OpenAI launches real-time API and other features for developers

OpenAI didn’t announce any new models at its Dev Day event, but the new API features will excite developers who want to use its models to build powerful applications.
It’s been a rough few weeks for OpenAI, with CTO Mira Murati and other principal researchers joining a growing list of former employees. The company is facing increasing pressure from other flagship models, including open-source models that offer developers cheaper and more powerful options.
New features introduced by OpenAI include a real-time API (beta version), visual fine-tuning, and efficiency improvement tools such as on-the-fly caching and model distillation.
Real-time API
The real-time API is the most exciting new feature, although it is still in beta. It enables developers to build low-latency speech-to-speech experiences in their applications without having to use separate models for speech recognition and text-to-speech conversion.
With this API, developers can now create applications that allow real-time conversations with AI, such as voice assistants or language learning tools, all through a single API call. This isn’t quite as seamless as GPT-4o’s advanced voice mode, but it’s pretty close.
It’s not cheap though, at about $0.06 per minute for audio input and $0.24 per minute for audio output.
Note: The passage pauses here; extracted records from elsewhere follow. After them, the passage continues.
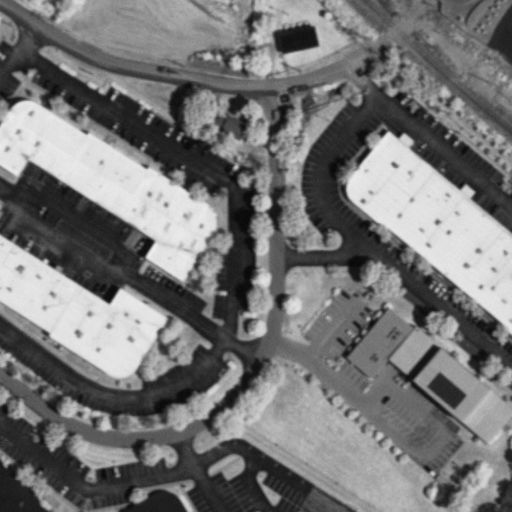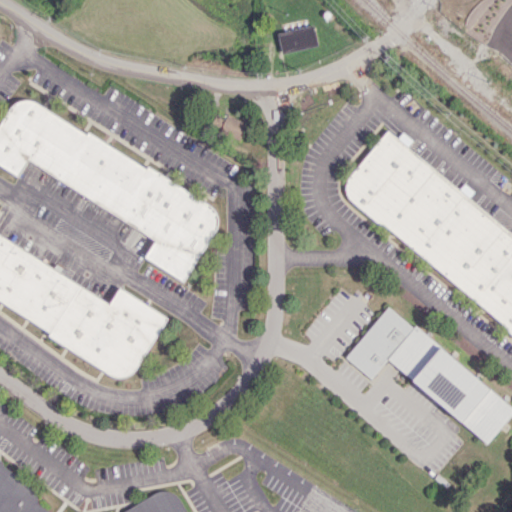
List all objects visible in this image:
road: (413, 10)
building: (297, 38)
railway: (437, 65)
road: (203, 80)
building: (232, 126)
road: (195, 159)
road: (319, 177)
building: (110, 182)
building: (111, 183)
building: (434, 222)
building: (437, 222)
road: (53, 232)
building: (78, 311)
building: (80, 312)
road: (340, 328)
road: (496, 335)
building: (429, 372)
building: (430, 372)
road: (248, 373)
road: (111, 392)
road: (408, 434)
road: (171, 470)
road: (195, 472)
road: (249, 485)
building: (70, 497)
building: (73, 497)
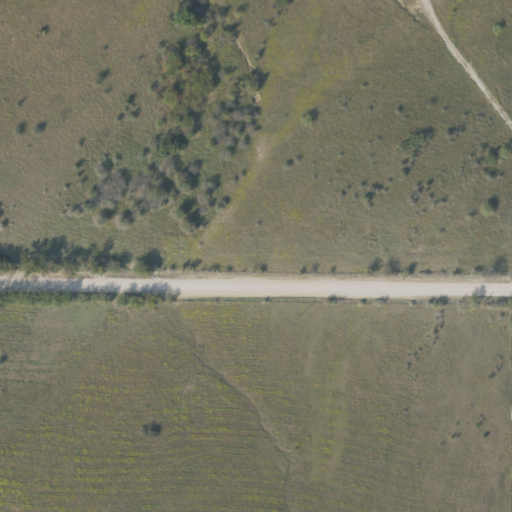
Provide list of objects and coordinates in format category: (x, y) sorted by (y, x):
road: (464, 68)
road: (256, 281)
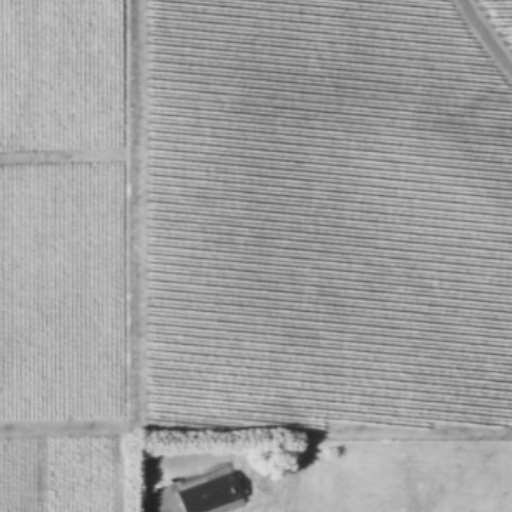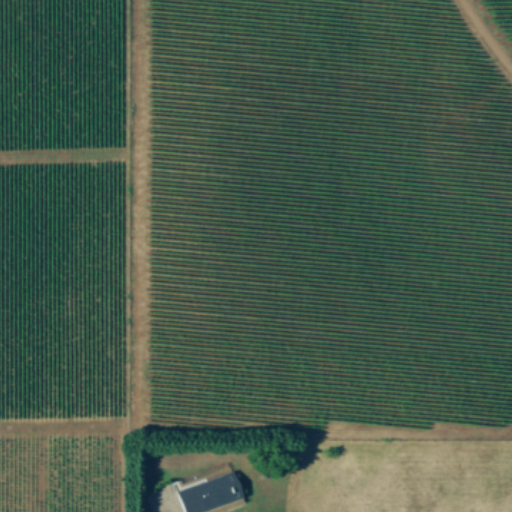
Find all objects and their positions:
crop: (489, 21)
crop: (319, 470)
building: (208, 492)
building: (208, 492)
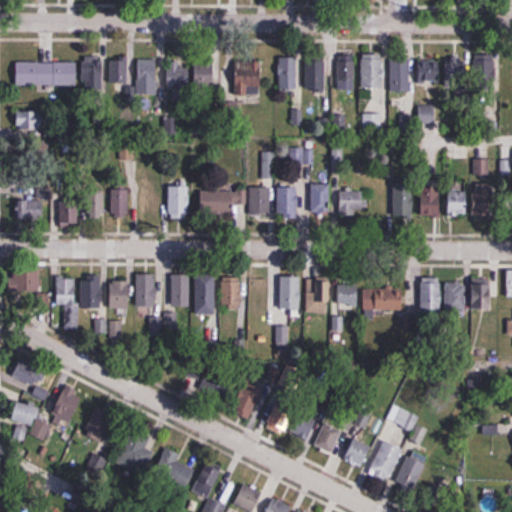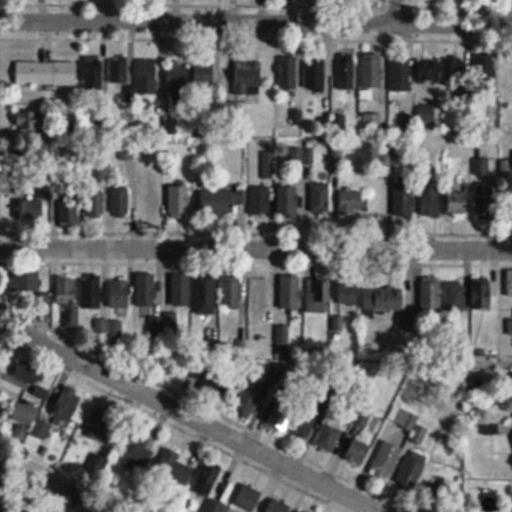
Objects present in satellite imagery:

The new real-time API comes from open artificial intelligence It’s incredible…
Watch it actually use twillio to call the store to order 400 strawberries. All have sound. 🍓🎤 pic.twitter.com/J2BBoL9yFv
— Ty (@FieroTy) October 1, 2024
Vision fine-tuning
Vision fine-tuning in the API allows developers to enhance a model’s ability to understand and interact with images. By fine-tuning GPT-4o with images, developers can create applications that perform well in tasks such as visual search or object detection.
Companies like Grab are already taking advantage of this capability, improving the accuracy of their mapping services by fine-tuning their models to recognize traffic signs in street imagery.
OpenAI also provides an example of how GPT-4o can generate additional content for a website after being fine-tuned to stylistically match the site’s existing content.
Prompt cache
To improve cost efficiency, OpenAI introduces hint caching, a tool that reduces the cost and latency of commonly used API calls. By reusing recently processed input, developers can reduce costs by 50% and improve response times. This feature is particularly useful for applications that require long conversations or repetitive context, such as chatbots and customer service tools.
Using cached input can save up to 50% on input token costs.
model distillation
Model distillation allows developers to use the output of a larger, more powerful model to fine-tune smaller, more cost-effective models. This is a game changer because previously, distillation required multiple disconnected steps and tools, making it a time-consuming and error-prone process.
Before OpenAI integrated model distillation capabilities, developers had to manually coordinate different parts of the process, such as generating data from larger models, preparing fine-tuning datasets, and measuring performance using various tools.
Developers can now automatically store output pairs from larger models such as GPT-4o and use these pairs to fine-tune smaller models such as GPT-4o-mini. The entire process of dataset creation, fine-tuning and evaluation can be done in a more structured, automated and efficient way.
A streamlined development process, lower latency, and lower costs will make OpenAI’s GPT-4o model attractive to developers looking to quickly deploy powerful applications. It will be interesting to see what applications multi-modal functionality enables.